Photo provided by Trustus Theatre

When you first enter the non-profit Trustus theater, you are greeted by an entrance which makes you feel like you’re trespassing on a forbidden but well-cleaned warehouse. You’re guided toward your seat where complimentary popcorn awaits you. On stage, you see a simple park setting: two square wooden tables, a grill, a trashcan and an awning. The aroma of hot dogs on a grill surrounds you. The tagline on your playbill reads, “This Barbecue Ain’t No Picnic.” You read this and look at the simple stage design. What could possibly happen? 

Barbecue, written by Robert O’Hara and first produced in 2015, depicts an intervention held by the dysfunctional siblings of a crippling crack addict (Christine Hellman). She doesn’t know the picnic is anything but a reunion. Farce ensues. However, there’s a twist: each scene switches between a white cast and a black cast of the exact same family. Each scene continues from where the last one left off. No real differences exist between the two versions of the family. The picnic turns ridiculous once the crack addict sister turns up, since she is tazed, gagged and then tied against a pole. 

The situation is unbelievable. It’s humorous and far-fetched, and while I find the situation and concept successfully humorous, I didn’t think the jokes landed well. In the first scene, the oldest sister (Dewey Scott Wiley) asks if her pants make her look fat, and the brother (Christopher Cockrell) responds with, “Your fat is what makes you look fat.” The timing of the lines between these two characters makes it obvious the exchange functions as a joke. There are other similar jokes that fall flat. But when a tazer shows up, you can’t help but laugh at the ridiculous nature of this intervention. You just can’t believe it—but that’s the point. At the end of Act I, the audience learns the black family are actually actors. Act II is where the true nature of the play reveals itself and where the play shines.

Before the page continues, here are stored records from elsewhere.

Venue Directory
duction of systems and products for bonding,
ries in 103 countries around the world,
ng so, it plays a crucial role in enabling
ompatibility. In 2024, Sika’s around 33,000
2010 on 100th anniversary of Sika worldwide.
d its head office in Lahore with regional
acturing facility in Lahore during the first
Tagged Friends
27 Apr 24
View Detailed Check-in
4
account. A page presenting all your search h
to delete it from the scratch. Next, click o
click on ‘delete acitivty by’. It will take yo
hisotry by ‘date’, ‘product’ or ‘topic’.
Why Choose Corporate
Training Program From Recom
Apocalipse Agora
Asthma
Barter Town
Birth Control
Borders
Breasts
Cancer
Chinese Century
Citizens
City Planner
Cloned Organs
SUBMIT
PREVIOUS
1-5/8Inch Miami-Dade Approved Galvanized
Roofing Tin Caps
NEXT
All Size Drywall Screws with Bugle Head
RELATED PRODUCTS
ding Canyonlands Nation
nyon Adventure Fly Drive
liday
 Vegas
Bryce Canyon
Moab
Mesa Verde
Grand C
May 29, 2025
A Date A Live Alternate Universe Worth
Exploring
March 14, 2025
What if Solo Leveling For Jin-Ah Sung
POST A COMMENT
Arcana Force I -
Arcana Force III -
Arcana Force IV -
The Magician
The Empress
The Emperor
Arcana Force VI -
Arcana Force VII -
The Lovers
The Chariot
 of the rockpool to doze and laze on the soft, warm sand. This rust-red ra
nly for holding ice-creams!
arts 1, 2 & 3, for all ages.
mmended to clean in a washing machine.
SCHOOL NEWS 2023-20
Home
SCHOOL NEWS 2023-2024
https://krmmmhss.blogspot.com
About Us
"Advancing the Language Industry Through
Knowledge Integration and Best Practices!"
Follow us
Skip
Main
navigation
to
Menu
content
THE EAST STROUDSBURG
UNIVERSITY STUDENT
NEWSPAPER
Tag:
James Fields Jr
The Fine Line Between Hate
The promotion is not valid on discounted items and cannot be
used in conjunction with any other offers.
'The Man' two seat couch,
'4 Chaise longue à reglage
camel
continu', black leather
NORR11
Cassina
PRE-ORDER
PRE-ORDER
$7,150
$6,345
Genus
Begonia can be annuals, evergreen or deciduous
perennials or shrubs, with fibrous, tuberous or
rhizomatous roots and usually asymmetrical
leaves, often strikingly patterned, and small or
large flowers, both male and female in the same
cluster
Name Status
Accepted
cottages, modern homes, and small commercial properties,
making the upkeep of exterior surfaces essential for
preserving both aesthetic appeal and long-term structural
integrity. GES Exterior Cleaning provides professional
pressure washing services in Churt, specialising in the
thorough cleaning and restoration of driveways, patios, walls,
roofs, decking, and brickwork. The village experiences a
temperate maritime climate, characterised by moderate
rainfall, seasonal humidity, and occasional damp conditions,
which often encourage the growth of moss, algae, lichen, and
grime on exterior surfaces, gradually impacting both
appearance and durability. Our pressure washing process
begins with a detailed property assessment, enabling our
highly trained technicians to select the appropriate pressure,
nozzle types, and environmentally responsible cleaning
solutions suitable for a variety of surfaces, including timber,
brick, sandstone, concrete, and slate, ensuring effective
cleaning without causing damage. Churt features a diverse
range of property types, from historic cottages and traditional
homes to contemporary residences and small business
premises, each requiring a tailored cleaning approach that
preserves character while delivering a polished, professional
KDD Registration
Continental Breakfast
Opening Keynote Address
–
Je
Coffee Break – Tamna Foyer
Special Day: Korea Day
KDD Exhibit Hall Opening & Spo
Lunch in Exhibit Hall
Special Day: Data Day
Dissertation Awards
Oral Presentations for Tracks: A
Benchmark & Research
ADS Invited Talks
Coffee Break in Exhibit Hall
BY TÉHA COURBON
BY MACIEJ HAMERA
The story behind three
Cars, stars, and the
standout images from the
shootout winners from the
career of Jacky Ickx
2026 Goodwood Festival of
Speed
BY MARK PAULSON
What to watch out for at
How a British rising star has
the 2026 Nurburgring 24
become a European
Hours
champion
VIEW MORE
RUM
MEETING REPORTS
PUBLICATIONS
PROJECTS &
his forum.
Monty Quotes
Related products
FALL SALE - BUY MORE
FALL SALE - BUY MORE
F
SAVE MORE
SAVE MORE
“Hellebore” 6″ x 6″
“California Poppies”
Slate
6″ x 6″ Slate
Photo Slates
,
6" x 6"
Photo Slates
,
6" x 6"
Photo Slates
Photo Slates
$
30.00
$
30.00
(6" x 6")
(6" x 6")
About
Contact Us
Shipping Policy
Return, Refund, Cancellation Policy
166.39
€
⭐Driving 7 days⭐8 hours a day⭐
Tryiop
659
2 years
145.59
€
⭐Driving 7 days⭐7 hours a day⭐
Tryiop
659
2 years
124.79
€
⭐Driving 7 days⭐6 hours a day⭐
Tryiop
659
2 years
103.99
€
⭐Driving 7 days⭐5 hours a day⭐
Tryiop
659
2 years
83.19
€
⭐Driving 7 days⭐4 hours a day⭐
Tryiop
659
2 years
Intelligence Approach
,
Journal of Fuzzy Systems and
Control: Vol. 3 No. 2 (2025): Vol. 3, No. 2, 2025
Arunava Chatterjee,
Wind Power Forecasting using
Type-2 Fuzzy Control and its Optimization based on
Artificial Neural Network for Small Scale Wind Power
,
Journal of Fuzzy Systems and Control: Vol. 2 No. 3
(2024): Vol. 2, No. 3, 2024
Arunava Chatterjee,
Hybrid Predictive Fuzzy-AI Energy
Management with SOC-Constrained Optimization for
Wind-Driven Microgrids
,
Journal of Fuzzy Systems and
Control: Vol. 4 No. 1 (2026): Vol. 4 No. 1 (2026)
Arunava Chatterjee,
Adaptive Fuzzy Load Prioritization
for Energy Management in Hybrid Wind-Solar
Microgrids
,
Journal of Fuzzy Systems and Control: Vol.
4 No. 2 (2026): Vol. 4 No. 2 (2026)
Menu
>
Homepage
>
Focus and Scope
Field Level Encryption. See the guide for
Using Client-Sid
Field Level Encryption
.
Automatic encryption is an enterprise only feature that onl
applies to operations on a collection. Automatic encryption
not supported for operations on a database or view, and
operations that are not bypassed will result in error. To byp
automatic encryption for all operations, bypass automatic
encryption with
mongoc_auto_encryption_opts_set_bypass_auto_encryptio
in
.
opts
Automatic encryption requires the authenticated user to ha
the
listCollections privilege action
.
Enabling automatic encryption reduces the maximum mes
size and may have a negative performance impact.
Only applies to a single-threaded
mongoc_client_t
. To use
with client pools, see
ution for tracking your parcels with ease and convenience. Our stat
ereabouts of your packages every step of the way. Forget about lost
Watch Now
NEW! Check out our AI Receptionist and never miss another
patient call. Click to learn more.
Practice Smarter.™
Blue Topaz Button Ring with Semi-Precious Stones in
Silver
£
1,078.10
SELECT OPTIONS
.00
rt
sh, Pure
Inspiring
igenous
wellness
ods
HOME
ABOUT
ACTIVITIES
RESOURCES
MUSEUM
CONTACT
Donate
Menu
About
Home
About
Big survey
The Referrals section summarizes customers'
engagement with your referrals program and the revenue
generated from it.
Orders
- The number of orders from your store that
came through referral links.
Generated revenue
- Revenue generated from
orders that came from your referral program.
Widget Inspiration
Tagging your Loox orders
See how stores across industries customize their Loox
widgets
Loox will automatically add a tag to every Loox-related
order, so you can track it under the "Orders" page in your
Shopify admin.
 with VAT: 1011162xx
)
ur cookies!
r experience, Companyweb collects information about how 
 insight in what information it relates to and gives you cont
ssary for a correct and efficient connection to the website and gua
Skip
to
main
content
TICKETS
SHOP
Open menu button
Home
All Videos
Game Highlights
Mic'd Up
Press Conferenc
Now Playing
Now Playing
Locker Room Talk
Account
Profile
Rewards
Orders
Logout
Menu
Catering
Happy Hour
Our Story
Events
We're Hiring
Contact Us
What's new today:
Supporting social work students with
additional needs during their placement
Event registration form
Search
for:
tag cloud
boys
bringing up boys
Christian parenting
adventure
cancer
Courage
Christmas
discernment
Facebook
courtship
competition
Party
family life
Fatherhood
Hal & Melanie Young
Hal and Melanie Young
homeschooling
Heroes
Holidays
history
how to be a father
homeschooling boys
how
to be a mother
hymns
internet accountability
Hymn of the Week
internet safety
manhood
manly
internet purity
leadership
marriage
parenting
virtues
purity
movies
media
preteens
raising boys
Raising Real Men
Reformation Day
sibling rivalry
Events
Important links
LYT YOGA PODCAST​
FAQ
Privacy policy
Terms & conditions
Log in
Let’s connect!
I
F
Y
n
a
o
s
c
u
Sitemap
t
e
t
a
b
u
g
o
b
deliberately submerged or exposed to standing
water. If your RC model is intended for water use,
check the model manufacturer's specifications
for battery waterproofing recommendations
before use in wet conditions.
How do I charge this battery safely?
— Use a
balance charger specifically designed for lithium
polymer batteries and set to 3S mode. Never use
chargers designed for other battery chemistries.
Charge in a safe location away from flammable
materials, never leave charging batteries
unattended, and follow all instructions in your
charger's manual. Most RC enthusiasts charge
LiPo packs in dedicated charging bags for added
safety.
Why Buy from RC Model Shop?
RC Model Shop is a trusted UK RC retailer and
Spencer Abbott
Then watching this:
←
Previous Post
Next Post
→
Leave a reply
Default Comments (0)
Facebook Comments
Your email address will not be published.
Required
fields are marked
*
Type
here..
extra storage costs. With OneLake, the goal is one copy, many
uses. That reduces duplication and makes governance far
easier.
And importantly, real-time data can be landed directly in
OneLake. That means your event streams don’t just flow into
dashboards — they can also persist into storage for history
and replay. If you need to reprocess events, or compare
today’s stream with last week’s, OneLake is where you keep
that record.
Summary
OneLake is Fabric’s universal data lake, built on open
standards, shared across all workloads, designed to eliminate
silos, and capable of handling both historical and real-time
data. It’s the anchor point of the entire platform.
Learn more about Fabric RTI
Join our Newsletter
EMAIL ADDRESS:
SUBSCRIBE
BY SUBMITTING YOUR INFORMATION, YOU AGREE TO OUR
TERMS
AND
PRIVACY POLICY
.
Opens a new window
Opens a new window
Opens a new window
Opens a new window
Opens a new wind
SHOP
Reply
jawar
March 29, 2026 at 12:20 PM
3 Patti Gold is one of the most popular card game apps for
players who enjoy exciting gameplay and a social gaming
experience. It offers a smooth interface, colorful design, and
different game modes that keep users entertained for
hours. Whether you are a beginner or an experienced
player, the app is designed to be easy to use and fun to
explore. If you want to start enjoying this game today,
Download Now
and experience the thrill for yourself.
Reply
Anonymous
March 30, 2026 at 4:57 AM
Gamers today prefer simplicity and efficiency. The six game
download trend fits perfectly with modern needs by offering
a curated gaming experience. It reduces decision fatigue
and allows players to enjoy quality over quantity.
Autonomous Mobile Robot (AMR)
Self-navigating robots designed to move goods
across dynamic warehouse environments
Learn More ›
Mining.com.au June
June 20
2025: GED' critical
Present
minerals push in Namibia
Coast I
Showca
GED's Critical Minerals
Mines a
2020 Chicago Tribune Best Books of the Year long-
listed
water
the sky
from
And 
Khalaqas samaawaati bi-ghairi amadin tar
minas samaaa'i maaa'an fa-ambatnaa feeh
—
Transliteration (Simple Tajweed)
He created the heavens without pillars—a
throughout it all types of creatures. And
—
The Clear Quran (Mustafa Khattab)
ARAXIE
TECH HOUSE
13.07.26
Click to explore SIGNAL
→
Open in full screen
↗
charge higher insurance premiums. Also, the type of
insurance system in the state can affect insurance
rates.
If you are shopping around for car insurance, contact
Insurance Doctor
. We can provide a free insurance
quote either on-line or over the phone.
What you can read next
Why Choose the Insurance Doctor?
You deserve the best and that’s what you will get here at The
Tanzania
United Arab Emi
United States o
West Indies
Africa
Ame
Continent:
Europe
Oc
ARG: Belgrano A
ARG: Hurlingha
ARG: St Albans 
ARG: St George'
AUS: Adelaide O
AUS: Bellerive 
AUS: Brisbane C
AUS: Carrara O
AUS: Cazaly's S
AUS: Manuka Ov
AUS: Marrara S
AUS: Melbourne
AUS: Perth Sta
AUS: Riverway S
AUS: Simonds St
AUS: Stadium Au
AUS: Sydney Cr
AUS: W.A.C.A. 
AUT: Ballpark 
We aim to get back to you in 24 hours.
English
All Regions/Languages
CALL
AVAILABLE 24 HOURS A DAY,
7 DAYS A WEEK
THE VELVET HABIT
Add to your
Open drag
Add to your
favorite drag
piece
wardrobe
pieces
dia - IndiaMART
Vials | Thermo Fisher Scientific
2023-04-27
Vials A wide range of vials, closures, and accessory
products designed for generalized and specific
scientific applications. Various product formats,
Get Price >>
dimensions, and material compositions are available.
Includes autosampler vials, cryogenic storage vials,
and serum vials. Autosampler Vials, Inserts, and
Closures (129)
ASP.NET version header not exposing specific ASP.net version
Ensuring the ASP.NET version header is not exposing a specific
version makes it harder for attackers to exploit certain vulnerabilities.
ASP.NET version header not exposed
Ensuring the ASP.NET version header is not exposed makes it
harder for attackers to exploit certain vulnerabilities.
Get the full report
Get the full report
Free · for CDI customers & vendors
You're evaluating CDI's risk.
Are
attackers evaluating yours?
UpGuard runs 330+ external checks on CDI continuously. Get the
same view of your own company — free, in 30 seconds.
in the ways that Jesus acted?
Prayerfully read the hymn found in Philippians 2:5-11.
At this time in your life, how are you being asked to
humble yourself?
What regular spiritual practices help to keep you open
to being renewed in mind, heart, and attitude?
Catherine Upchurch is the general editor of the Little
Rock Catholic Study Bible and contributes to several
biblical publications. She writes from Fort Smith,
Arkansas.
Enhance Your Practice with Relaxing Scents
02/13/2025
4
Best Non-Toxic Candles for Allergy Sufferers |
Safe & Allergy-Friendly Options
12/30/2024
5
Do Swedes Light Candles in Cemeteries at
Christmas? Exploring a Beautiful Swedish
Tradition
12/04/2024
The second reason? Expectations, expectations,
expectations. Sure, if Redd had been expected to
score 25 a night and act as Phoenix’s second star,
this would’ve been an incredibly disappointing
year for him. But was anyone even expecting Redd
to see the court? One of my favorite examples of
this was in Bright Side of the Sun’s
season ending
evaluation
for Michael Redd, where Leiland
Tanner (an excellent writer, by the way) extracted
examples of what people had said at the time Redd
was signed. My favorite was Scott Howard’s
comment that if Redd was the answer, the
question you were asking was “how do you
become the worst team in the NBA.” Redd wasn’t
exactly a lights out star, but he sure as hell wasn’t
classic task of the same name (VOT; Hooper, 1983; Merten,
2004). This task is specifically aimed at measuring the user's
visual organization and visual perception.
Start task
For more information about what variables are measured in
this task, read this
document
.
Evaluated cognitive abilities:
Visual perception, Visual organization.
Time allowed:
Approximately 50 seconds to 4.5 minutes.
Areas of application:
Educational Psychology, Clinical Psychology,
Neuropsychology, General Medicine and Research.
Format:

Act II still plays out in the same park area, but it’s supposed to be the real park instead of a set like in Act I. The white Barbera, who wrote a memoir about her intervention, waits for the actor who will play her in the movie, which turns out to be the black version of Barbara we see in Act I, played well by Devin Anderson. As these two characters talk and argue, we learn that everything in white Barbera’s memoir is a lie. This is why Act I seems unbelievable. This reveal in Act II makes the whole play click. The play is definitely a commentary about misrepresentation and the lack of diversity in Hollywood, as shown by the end of the play where the scene is set at the Oscars and one of the films is called “A Movie About a Mentally Challenged Adult in the Holocaust with an English Accent.” But I think the play is mainly about the fake nature of culture and how we lie to seem cooler than we are. While the theme hides under a thick nature of farce, it’s there. Not only did the white Barbara lie about her intervention story, the black actor lies about herself and tries to put on a glamorous persona. Even her British accent is fake. This theme of fabrication even shows in the structure. The first act pretends the intervention situation is real and then reveals its true nature in the second act. The bait and switch works so well.

While I wasn’t into the play at first, I became really invested by Act II and came out of the theater really satisfied with the experience. Not only is the Trustus theater a great venue, every actor pulled off their character well and the direction was right for a farcical play like this one. I recommended you read the play. It’s a good case study of the integral role structure has in a piece.